PROBLEM DETAILS → Collect each line of the items below that contains the word "Wrap".

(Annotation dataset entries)
_ _ _ _ _ _ _

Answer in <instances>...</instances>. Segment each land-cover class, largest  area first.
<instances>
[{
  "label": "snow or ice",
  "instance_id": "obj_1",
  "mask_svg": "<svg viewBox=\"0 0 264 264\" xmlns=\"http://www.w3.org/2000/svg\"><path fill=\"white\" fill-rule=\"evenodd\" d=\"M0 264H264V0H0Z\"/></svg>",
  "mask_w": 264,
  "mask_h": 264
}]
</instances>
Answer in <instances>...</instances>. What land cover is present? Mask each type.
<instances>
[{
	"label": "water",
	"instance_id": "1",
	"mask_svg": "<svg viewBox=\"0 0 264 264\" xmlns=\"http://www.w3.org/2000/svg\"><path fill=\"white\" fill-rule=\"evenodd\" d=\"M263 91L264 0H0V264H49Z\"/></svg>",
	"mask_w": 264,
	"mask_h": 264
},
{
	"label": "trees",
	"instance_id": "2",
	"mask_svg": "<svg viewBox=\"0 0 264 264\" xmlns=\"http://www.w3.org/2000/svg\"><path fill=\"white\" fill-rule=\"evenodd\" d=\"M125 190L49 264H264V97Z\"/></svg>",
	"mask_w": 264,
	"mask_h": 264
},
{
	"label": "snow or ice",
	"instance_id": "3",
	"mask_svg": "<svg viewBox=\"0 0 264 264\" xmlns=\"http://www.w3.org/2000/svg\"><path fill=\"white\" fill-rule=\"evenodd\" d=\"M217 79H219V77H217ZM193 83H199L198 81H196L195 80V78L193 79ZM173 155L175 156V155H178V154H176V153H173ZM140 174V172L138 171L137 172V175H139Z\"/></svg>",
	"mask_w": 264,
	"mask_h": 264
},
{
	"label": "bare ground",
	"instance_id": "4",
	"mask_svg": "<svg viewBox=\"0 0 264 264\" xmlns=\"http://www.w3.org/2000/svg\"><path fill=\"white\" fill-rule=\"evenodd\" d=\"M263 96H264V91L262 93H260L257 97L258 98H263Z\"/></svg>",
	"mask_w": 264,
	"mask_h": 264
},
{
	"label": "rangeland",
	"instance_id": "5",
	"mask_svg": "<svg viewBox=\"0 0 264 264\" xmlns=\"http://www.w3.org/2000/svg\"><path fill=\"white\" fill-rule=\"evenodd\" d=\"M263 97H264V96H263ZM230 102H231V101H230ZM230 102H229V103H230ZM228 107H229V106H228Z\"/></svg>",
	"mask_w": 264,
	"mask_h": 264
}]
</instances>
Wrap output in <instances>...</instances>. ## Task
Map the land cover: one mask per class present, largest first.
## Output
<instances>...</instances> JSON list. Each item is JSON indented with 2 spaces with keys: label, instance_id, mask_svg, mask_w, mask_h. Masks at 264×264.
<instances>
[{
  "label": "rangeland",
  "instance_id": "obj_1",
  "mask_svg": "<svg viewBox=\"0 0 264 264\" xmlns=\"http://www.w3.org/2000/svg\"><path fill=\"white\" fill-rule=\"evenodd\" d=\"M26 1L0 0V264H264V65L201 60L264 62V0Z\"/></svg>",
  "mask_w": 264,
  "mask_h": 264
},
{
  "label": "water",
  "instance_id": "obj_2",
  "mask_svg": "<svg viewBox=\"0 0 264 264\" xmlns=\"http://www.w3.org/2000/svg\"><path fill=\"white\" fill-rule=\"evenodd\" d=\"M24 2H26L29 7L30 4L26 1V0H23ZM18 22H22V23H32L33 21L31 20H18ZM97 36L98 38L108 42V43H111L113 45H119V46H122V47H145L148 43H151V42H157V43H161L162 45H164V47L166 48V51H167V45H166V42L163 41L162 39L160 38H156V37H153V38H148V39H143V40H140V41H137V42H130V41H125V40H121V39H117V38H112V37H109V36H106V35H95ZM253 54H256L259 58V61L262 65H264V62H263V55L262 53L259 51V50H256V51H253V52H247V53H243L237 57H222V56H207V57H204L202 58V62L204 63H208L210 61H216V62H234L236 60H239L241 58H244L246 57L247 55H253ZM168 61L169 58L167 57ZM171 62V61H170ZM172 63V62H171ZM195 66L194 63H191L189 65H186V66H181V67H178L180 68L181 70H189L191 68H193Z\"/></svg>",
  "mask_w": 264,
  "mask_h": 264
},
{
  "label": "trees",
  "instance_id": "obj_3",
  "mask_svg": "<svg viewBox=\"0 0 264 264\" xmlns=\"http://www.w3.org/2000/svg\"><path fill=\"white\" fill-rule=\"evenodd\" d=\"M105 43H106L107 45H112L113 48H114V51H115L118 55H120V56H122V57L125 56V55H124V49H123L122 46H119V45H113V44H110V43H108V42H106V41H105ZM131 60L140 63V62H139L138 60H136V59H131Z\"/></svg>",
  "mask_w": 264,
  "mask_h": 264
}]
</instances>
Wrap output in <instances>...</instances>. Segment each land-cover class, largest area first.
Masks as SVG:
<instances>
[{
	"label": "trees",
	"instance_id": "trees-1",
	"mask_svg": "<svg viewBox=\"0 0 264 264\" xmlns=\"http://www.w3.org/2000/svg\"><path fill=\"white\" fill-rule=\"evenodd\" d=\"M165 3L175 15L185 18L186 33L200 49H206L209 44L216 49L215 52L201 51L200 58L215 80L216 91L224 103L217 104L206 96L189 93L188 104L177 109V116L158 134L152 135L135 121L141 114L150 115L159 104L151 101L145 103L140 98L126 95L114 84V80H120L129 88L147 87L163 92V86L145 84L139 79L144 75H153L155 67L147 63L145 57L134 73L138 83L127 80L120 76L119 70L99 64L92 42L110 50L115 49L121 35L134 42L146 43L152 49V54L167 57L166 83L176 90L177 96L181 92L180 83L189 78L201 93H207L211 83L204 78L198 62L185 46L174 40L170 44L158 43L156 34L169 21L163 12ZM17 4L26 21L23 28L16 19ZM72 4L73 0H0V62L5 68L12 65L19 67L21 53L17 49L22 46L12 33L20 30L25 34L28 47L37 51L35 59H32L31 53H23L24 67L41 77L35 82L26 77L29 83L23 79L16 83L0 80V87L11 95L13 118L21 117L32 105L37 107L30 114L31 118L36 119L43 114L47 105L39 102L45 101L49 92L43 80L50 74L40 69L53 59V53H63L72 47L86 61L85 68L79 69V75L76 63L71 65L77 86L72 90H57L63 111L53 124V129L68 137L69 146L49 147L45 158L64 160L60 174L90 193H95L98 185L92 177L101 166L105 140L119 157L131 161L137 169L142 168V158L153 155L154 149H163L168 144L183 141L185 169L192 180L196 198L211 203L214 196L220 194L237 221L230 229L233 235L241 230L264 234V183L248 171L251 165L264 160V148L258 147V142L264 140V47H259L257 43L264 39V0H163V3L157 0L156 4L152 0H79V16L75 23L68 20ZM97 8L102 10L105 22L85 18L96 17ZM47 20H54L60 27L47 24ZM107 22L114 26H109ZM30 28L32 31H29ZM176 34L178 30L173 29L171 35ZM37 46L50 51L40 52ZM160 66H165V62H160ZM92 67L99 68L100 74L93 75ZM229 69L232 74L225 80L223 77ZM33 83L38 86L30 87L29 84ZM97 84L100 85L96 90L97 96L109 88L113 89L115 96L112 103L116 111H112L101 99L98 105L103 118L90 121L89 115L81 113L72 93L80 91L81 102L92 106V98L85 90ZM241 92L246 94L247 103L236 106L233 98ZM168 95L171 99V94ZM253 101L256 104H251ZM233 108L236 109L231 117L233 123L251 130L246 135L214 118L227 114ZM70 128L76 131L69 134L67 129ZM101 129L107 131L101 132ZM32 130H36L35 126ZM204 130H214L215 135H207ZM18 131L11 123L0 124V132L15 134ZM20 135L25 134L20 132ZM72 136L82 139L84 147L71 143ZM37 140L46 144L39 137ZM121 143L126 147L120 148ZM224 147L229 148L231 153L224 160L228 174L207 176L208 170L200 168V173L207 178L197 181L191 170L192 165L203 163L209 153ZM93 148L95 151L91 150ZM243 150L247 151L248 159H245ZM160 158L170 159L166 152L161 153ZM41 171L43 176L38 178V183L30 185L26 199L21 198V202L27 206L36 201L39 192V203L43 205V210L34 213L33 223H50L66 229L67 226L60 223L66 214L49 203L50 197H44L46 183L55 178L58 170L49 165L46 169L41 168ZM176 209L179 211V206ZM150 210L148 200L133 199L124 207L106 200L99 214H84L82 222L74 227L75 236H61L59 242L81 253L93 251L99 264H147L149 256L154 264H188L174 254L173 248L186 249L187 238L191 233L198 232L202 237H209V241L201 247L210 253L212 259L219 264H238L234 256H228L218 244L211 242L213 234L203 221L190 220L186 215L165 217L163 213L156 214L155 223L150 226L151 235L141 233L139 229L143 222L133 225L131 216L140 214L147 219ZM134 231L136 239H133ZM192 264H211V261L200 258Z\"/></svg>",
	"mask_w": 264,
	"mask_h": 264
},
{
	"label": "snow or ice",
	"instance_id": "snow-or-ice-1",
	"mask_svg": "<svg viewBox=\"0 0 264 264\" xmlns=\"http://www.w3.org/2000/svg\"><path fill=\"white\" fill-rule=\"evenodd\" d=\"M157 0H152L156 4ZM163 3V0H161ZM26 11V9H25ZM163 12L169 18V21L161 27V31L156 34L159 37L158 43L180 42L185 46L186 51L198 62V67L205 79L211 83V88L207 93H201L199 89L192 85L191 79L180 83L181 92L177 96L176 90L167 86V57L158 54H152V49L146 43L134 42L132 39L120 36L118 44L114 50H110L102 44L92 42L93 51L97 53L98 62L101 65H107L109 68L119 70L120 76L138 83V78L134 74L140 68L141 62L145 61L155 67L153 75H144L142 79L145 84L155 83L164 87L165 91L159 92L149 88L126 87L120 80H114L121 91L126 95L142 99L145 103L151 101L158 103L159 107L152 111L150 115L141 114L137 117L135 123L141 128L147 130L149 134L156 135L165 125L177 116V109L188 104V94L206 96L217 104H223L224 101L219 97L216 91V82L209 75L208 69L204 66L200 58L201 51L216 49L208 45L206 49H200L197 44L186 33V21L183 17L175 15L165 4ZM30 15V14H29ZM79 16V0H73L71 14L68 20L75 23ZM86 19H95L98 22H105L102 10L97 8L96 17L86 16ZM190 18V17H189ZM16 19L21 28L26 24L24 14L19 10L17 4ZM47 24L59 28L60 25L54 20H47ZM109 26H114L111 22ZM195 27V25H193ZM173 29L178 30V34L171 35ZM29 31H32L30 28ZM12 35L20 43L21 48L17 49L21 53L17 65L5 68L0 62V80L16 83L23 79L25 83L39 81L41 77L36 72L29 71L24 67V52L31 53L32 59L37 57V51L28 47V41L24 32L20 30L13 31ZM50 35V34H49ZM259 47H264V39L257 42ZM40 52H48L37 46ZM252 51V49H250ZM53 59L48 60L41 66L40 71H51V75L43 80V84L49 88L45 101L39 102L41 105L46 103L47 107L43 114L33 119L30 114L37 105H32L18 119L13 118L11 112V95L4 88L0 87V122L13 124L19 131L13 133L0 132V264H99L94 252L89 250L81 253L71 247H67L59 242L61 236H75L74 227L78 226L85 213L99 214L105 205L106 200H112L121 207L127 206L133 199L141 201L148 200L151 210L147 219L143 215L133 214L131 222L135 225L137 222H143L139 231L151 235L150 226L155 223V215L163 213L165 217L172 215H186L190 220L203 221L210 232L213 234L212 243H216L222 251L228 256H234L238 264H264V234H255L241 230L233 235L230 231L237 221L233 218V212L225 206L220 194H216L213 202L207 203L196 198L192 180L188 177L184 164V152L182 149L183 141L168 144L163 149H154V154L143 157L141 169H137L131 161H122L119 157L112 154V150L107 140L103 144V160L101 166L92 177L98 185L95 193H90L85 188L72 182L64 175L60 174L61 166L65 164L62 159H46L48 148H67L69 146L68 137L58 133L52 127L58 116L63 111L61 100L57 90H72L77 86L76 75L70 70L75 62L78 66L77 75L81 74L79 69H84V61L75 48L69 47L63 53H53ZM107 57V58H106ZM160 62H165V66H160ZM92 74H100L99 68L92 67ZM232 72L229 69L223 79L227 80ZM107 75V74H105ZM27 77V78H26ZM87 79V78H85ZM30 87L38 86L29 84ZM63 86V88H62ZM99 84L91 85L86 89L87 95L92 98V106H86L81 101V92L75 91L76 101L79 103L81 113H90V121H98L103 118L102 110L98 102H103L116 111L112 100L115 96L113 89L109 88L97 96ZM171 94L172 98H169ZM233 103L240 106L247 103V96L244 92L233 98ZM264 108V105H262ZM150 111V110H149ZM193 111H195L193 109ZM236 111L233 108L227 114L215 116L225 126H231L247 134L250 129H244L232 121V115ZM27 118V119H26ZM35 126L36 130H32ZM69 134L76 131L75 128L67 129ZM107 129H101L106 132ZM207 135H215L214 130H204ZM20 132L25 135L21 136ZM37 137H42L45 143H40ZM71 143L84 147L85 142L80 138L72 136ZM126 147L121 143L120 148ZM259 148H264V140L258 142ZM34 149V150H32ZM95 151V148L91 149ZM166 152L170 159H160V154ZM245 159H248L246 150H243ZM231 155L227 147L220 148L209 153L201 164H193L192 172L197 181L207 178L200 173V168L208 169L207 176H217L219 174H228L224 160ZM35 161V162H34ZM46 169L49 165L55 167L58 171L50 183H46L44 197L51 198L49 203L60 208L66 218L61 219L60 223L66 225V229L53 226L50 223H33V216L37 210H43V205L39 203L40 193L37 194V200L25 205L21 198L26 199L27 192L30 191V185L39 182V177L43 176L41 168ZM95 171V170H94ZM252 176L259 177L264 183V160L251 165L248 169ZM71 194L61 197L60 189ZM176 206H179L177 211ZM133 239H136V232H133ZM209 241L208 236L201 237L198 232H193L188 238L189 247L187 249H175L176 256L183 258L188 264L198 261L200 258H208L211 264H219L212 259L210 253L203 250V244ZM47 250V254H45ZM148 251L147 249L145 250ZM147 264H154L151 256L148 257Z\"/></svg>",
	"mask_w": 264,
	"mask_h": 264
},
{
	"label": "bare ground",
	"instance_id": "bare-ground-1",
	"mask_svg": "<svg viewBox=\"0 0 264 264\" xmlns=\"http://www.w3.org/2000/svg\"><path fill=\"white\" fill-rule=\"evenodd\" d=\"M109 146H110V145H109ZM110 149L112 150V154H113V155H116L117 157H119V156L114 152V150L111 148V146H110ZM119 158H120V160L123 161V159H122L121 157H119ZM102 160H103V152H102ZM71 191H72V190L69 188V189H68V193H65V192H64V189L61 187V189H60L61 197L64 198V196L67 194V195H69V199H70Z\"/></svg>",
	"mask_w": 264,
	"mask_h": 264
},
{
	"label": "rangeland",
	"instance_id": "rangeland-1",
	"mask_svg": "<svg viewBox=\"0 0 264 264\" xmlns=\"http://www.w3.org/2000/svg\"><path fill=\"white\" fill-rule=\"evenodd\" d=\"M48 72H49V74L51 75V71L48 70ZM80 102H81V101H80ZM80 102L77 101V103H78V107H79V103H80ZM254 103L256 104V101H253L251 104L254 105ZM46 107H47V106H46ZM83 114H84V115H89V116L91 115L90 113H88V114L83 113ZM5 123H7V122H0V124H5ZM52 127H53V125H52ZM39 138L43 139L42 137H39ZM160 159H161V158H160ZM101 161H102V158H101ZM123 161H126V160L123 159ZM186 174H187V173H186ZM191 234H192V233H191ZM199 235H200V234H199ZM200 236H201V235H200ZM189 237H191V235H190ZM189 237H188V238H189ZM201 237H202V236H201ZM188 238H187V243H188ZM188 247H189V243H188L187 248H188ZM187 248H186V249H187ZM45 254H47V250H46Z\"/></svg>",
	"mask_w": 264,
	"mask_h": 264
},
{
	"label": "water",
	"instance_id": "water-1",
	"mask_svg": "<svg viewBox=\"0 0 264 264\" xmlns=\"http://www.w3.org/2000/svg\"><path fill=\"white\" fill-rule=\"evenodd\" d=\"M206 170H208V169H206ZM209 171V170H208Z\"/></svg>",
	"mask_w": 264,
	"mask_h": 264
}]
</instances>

_ _ _ _ _ _ _

EXERCISE OUTPUT →
Wrap output in <instances>...</instances>. ## Task
Wrap output in <instances>...</instances>. Segment each land-cover class, largest area first.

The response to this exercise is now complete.